The Atlas works in a number of ways, but the researchers’ main aim was to track how this cohort of Americans progressed as they got older, and what that said about the areas they grew up in. As well as drilling down geographically into tiny sections of the population, the Atlas lets you see what differentiates those areas based on all manner of different indices – race, employment, marriage rates, single parents, educational attainment and so on.

It is both fascinating in its own right and a starting point for any number of new pieces of work on poverty and prosperity in the States.

For a taste of what the Atlas offers, consider the diagram below, showing incarceration rates for black men in Los Angeles. People who grew up in the red areas have the highest rate, the dark blue the lowest. In 2010, black men from Watts had an incarceration rate of 44 per cent. If you grew up a couple of miles down the road in Compton, the rate was a mere 6.2 per cent (still very high indeed by the standards of a developed country).

So while it’s undoubtedly true that black men are hugely overrepresented in the US prison system, a deeper dive makes it clear just how crucial neighbourhood is in determining whether someone will end up behind bars.

Or look at this snapshot of Manhattan — things seem simple enough, with chronic poverty starting where Central Park ends in the predominantly black neighbourhood of Harlem.

Look a bit more closely though, and even within apparently poor Harlem there are big disparities, sometimes literally depending which side of the street you grew up on. The snapshot below, for instance, shows the different average income for black men from the area. For those raised in the red rectangles the median income is just $15,000 a year, while the other side of 125th Street the same figure is $31,000.

This is not necessarily a huge revelation — anyone who has spent time in a big city will have noticed poverty and wealth living cheek-by-jowl. But it is a reminder of how futile it can be to generalising about groups of people or places.

As the researchers put it:

Many think of neighbourhoods as either “good” or “bad” for everyone.
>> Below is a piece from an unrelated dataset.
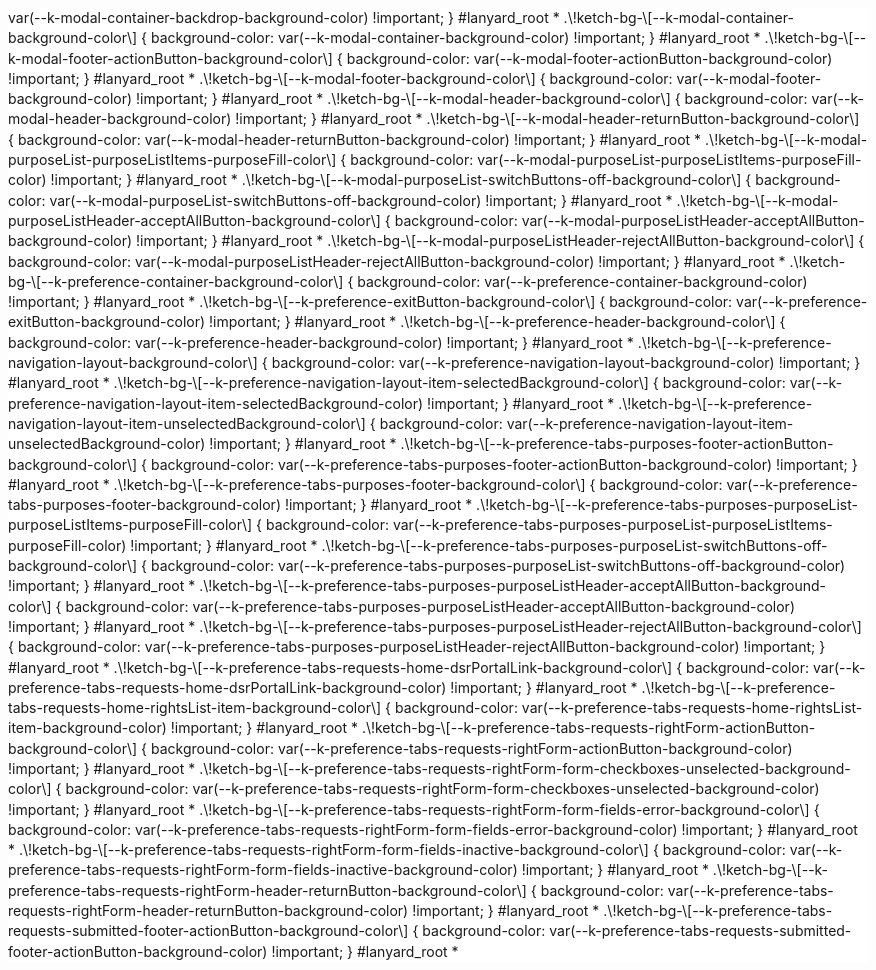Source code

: var(--k-modal-container-backdrop-background-color) !important; } #lanyard\_root \* .\\!ketch-bg-\\\[--k-modal-container-background-color\\\] { background-color: var(--k-modal-container-background-color) !important; } #lanyard\_root \* .\\!ketch-bg-\\\[--k-modal-footer-actionButton-background-color\\\] { background-color: var(--k-modal-footer-actionButton-background-color) !important; } #lanyard\_root \* .\\!ketch-bg-\\\[--k-modal-footer-background-color\\\] { background-color: var(--k-modal-footer-background-color) !important; } #lanyard\_root \* .\\!ketch-bg-\\\[--k-modal-header-background-color\\\] { background-color: var(--k-modal-header-background-color) !important; } #lanyard\_root \* .\\!ketch-bg-\\\[--k-modal-header-returnButton-background-color\\\] { background-color: var(--k-modal-header-returnButton-background-color) !important; } #lanyard\_root \* .\\!ketch-bg-\\\[--k-modal-purposeList-purposeListItems-purposeFill-color\\\] { background-color: var(--k-modal-purposeList-purposeListItems-purposeFill-color) !important; } #lanyard\_root \* .\\!ketch-bg-\\\[--k-modal-purposeList-switchButtons-off-background-color\\\] { background-color: var(--k-modal-purposeList-switchButtons-off-background-color) !important; } #lanyard\_root \* .\\!ketch-bg-\\\[--k-modal-purposeListHeader-acceptAllButton-background-color\\\] { background-color: var(--k-modal-purposeListHeader-acceptAllButton-background-color) !important; } #lanyard\_root \* .\\!ketch-bg-\\\[--k-modal-purposeListHeader-rejectAllButton-background-color\\\] { background-color: var(--k-modal-purposeListHeader-rejectAllButton-background-color) !important; } #lanyard\_root \* .\\!ketch-bg-\\\[--k-preference-container-background-color\\\] { background-color: var(--k-preference-container-background-color) !important; } #lanyard\_root \* .\\!ketch-bg-\\\[--k-preference-exitButton-background-color\\\] { background-color: var(--k-preference-exitButton-background-color) !important; } #lanyard\_root \* .\\!ketch-bg-\\\[--k-preference-header-background-color\\\] { background-color: var(--k-preference-header-background-color) !important; } #lanyard\_root \* .\\!ketch-bg-\\\[--k-preference-navigation-layout-background-color\\\] { background-color: var(--k-preference-navigation-layout-background-color) !important; } #lanyard\_root \* .\\!ketch-bg-\\\[--k-preference-navigation-layout-item-selectedBackground-color\\\] { background-color: var(--k-preference-navigation-layout-item-selectedBackground-color) !important; } #lanyard\_root \* .\\!ketch-bg-\\\[--k-preference-navigation-layout-item-unselectedBackground-color\\\] { background-color: var(--k-preference-navigation-layout-item-unselectedBackground-color) !important; } #lanyard\_root \* .\\!ketch-bg-\\\[--k-preference-tabs-purposes-footer-actionButton-background-color\\\] { background-color: var(--k-preference-tabs-purposes-footer-actionButton-background-color) !important; } #lanyard\_root \* .\\!ketch-bg-\\\[--k-preference-tabs-purposes-footer-background-color\\\] { background-color: var(--k-preference-tabs-purposes-footer-background-color) !important; } #lanyard\_root \* .\\!ketch-bg-\\\[--k-preference-tabs-purposes-purposeList-purposeListItems-purposeFill-color\\\] { background-color: var(--k-preference-tabs-purposes-purposeList-purposeListItems-purposeFill-color) !important; } #lanyard\_root \* .\\!ketch-bg-\\\[--k-preference-tabs-purposes-purposeList-switchButtons-off-background-color\\\] { background-color: var(--k-preference-tabs-purposes-purposeList-switchButtons-off-background-color) !important; } #lanyard\_root \* .\\!ketch-bg-\\\[--k-preference-tabs-purposes-purposeListHeader-acceptAllButton-background-color\\\] { background-color: var(--k-preference-tabs-purposes-purposeListHeader-acceptAllButton-background-color) !important; } #lanyard\_root \* .\\!ketch-bg-\\\[--k-preference-tabs-purposes-purposeListHeader-rejectAllButton-background-color\\\] { background-color: var(--k-preference-tabs-purposes-purposeListHeader-rejectAllButton-background-color) !important; } #lanyard\_root \* .\\!ketch-bg-\\\[--k-preference-tabs-requests-home-dsrPortalLink-background-color\\\] { background-color: var(--k-preference-tabs-requests-home-dsrPortalLink-background-color) !important; } #lanyard\_root \* .\\!ketch-bg-\\\[--k-preference-tabs-requests-home-rightsList-item-background-color\\\] { background-color: var(--k-preference-tabs-requests-home-rightsList-item-background-color) !important; } #lanyard\_root \* .\\!ketch-bg-\\\[--k-preference-tabs-requests-rightForm-actionButton-background-color\\\] { background-color: var(--k-preference-tabs-requests-rightForm-actionButton-background-color) !important; } #lanyard\_root \* .\\!ketch-bg-\\\[--k-preference-tabs-requests-rightForm-form-checkboxes-unselected-background-color\\\] { background-color: var(--k-preference-tabs-requests-rightForm-form-checkboxes-unselected-background-color) !important; } #lanyard\_root \* .\\!ketch-bg-\\\[--k-preference-tabs-requests-rightForm-form-fields-error-background-color\\\] { background-color: var(--k-preference-tabs-requests-rightForm-form-fields-error-background-color) !important; } #lanyard\_root \* .\\!ketch-bg-\\\[--k-preference-tabs-requests-rightForm-form-fields-inactive-background-color\\\] { background-color: var(--k-preference-tabs-requests-rightForm-form-fields-inactive-background-color) !important; } #lanyard\_root \* .\\!ketch-bg-\\\[--k-preference-tabs-requests-rightForm-header-returnButton-background-color\\\] { background-color: var(--k-preference-tabs-requests-rightForm-header-returnButton-background-color) !important; } #lanyard\_root \* .\\!ketch-bg-\\\[--k-preference-tabs-requests-submitted-footer-actionButton-background-color\\\] { background-color: var(--k-preference-tabs-requests-submitted-footer-actionButton-background-color) !important; } #lanyard\_root \*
But, we find that outcomes can differ sharply across people who grow up in the same neighbourhoods. Returning to the example above, Hispanic men who grew up in Watts have an incarceration rate of 4 per cent – an order of magnitude smaller than for black men raised in the same tract.
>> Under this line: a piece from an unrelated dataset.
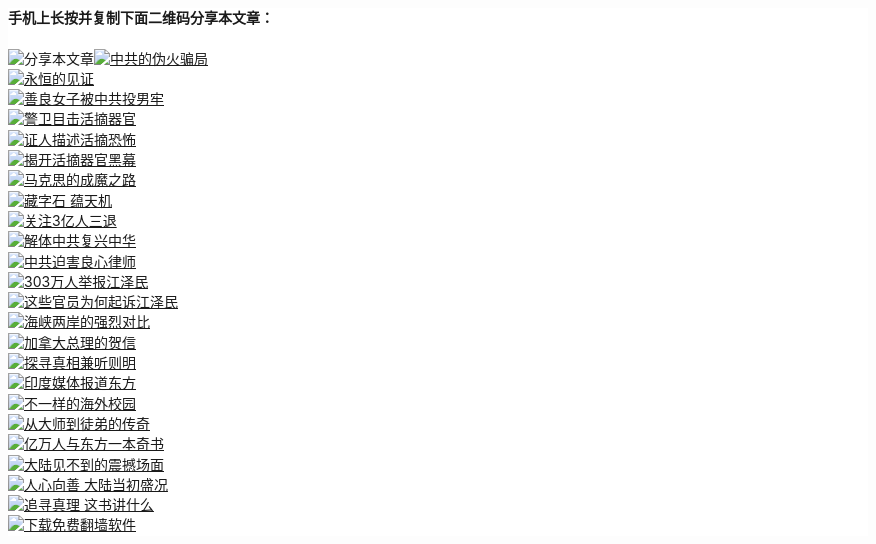 <strong>手机上长按并复制下面二维码分享本文章：</strong><br><br><img src="https://chart.apis.google.com/chart?cht=qr&chs=240x240&choe=UTF-8&chld=M|2&chl=https://github.com/idnybm3802/djy/blob/master/gb/4/9/10/n657114.md%231" title="分享本文章"></td><td VALIGN=TOP><a href="https://github.com/idnybm3802/djy/blob/master/gb/16/1/21/n4622075.md?dfh#1" target="_blank"><img src="https://raw.githubusercontent.com/idnybm3802/djy/master/gb/300/wei-f1.jpg" title="中共的伪火骗局"  alt="中共的伪火骗局"></a><br><a href="https://github.com/idnybm3802/www/blob/master/README.md?dfh#9" target="_blank"><img src="https://raw.githubusercontent.com/idnybm3802/djy/master/gb/300/yong-h.jpg" title="永恒的见证"  alt="永恒的见证"></a><br><a href="https://github.com/idnybm3802/djy/blob/master/gb/13/9/29/n3974789.md?dfh#1" target="_blank"><img src="https://raw.githubusercontent.com/idnybm3802/djy/master/gb/300/shang-lnz.jpg" title="善良女子被中共投男牢"  alt="善良女子被中共投男牢"></a><br><a href="https://github.com/idnybm3802/djy/blob/master/gb/16/3/16/n4663449.md?dfh#1" target="_blank"><img src="https://raw.githubusercontent.com/idnybm3802/djy/master/gb/300/huo-z3.jpg" title="警卫目击活摘器官"  alt="警卫目击活摘器官"></a><br><a href="https://github.com/idnybm3802/djy/blob/master/gb/16/8/7/n8177641.md?dfh#1" target="_blank"><img src="https://raw.githubusercontent.com/idnybm3802/djy/master/gb/300/huo-z4.jpg" title="证人描述活摘恐怖"  alt="证人描述活摘恐怖"></a><br><a href="https://github.com/idnybm3802/djy/blob/master/gb/10/4/19/n2881569.md?dfh#1" target="_blank"><img src="https://raw.githubusercontent.com/idnybm3802/djy/master/gb/300/huo-z1.jpg" title="揭开活摘器官黑幕"  alt="揭开活摘器官黑幕"></a><br><a href="https://github.com/idnybm3802/djy/blob/master/gb/10/11/7/n3077476.md?dfh#1" target="_blank"><img src="https://raw.githubusercontent.com/idnybm3802/djy/master/gb/300/ma-ks.jpg" title="马克思的成魔之路"  alt="马克思的成魔之路"></a><br><a href="https://github.com/idnybm3802/djy/blob/master/gb/14/6/9/n4173977.md?dfh#1" target="_blank"><img src="https://raw.githubusercontent.com/idnybm3802/djy/master/gb/300/chang-zs.jpg" title="藏字石 蕴天机"  alt="藏字石 蕴天机"></a><br><a href="https://github.com/idnybm3802/djy/blob/master/gb/18/5/10/n10381511.md?dfh#1" target="_blank"><img src="https://raw.githubusercontent.com/idnybm3802/djy/master/gb/300/st1.jpg" title="关注3亿人三退"  alt="关注3亿人三退"></a><br><a href="https://github.com/idnybm3802/djy/blob/master/gb/18/3/21/n10237682.md?dfh#1" target="_blank"><img src="https://raw.githubusercontent.com/idnybm3802/djy/master/gb/300/jie-t.jpg" title="解体中共复兴中华"  alt="解体中共复兴中华"></a><br><a href="https://github.com/idnybm3802/djy/blob/master/gb/9/2/9/n2422991.md?dfh#1" target="_blank"><img src="https://raw.githubusercontent.com/idnybm3802/djy/master/gb/300/gao-zs.jpg" title="中共迫害良心律师"  alt="中共迫害良心律师"></a><br><a href="https://github.com/idnybm3802/djy/blob/master/gb/18/12/9/n10900044.md?dfh#1" target="_blank"><img src="https://raw.githubusercontent.com/idnybm3802/djy/master/gb/300/sj1.jpg" title="303万人举报江泽民"  alt="303万人举报江泽民"></a><br><a href="https://github.com/idnybm3802/djy/blob/master/gb/18/8/28/n10672014.md?dfh#1" target="_blank"><img src="https://raw.githubusercontent.com/idnybm3802/djy/master/gb/300/sj2.jpg" title="这些官员为何起诉江泽民"  alt="这些官员为何起诉江泽民"></a><br><a href="https://github.com/idnybm3802/djy/blob/master/gb/8/12/18/n2367165.md?dfh#1" target="_blank"><img src="https://raw.githubusercontent.com/idnybm3802/djy/master/gb/300/liangan.jpg" title="海峡两岸的强烈对比"  alt="海峡两岸的强烈对比"></a><br><a href="https://github.com/idnybm3802/djy/blob/master/gb/15/12/10/n4593139.md?dfh#1" target="_blank"><img src="https://raw.githubusercontent.com/idnybm3802/djy/master/gb/300/jia-ndzl.jpg" title="加拿大总理的贺信"  alt="加拿大总理的贺信"></a><br><a href="https://github.com/idnybm3802/djy/blob/master/gb/11/6/17/n3289382.md?dfh#1" target="_blank"><img src="https://raw.githubusercontent.com/idnybm3802/djy/master/gb/300/xiao-wd.jpg" title="探寻真相兼听则明"  alt="探寻真相兼听则明"></a><br><a href="https://github.com/idnybm3802/djy/blob/master/gb/18/10/27/n10812623.md?dfh#1" target="_blank"><img src="https://raw.githubusercontent.com/idnybm3802/djy/master/gb/300/yindu.jpg" title="印度媒体报道东方"  alt="印度媒体报道东方"></a><br><a href="https://github.com/idnybm3802/djy/blob/master/gb/18/6/9/n10469652.md?dfh#1" target="_blank"><img src="https://raw.githubusercontent.com/idnybm3802/djy/master/gb/300/xie-j.jpg" title="不一样的海外校园"  alt="不一样的海外校园"></a><br><a href="https://github.com/idnybm3802/djy/blob/master/gb/7/4/5/n1669415.md?dfh#1" target="_blank"><img src="https://raw.githubusercontent.com/idnybm3802/djy/master/gb/300/li-up.jpg" title="从大师到徒弟的传奇"  alt="从大师到徒弟的传奇"></a><br><a href="https://github.com/idnybm3802/djy/blob/master/gb/17/5/26/n9191512.md?dfh#1" target="_blank"><img src="https://raw.githubusercontent.com/idnybm3802/djy/master/gb/300/zfl2.jpg" title="亿万人与东方一本奇书"  alt="亿万人与东方一本奇书"></a><br><a href="https://github.com/idnybm3802/djy/blob/master/gb/13/11/27/n4020290.md?dfh#1" target="_blank"><img src="https://raw.githubusercontent.com/idnybm3802/djy/master/gb/300/zhen-h.jpg" title="大陆见不到的震撼场面"  alt="大陆见不到的震撼场面"></a><br><a href="https://github.com/idnybm3802/djy/blob/master/gb/15/7/17/n4482910.md?dfh#1" target="_blank"><img src="https://raw.githubusercontent.com/idnybm3802/djy/master/gb/300/dalu-sk.jpg" title="人心向善 大陆当初盛况"  alt="人心向善 大陆当初盛况"></a><br><a href="https://github.com/idnybm3802/djy/blob/master/gb/19/1/5/n10955468.md?dfh#1" target="_blank"><img src="https://raw.githubusercontent.com/idnybm3802/djy/master/gb/300/zfl1.jpg" title="追寻真理 这书讲什么"  alt="追寻真理 这书讲什么"></a><br><a href="https://github.com/idnybm3802/www/blob/master/README.md?dfh#1" target="_blank"><img src="https://raw.githubusercontent.com/idnybm3802/djy/master/gb/300/fq1.jpg" title="下载免费翻墙软件"  alt="下载免费翻墙软件"></a><br></td></tr></table>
Outcomes also differ by gender: in Watts, low-income black women grow up to earn three times as much as low-income black men. These differences show that we should not think of neighbourhood quality – or the policies that might improve it – as “one size fits all”. It may be more impactful to design policies that target specific sub- groups in ways that directly address the particular challenges they face.

At the same time, a zoom out can also be revealing. Look at the map below of the eastern United States, where purple represents areas where low-income white men earn more than low-income black men. That one green area at the top is the only bit where low-income black men outperform their white counterparts. Bearing in mind local differences, the swathes of purple show pretty clearly that upward income mobility is significantly enhanced by being white.

These are just a few snapshots from this extraordinarily useful tool. From planning new housing, to offering school vouchers or tax credits, it’s not hard to see the myriad applications for policymakers looking for insights on how to help those on the lowest rung get a shot at the American Dream.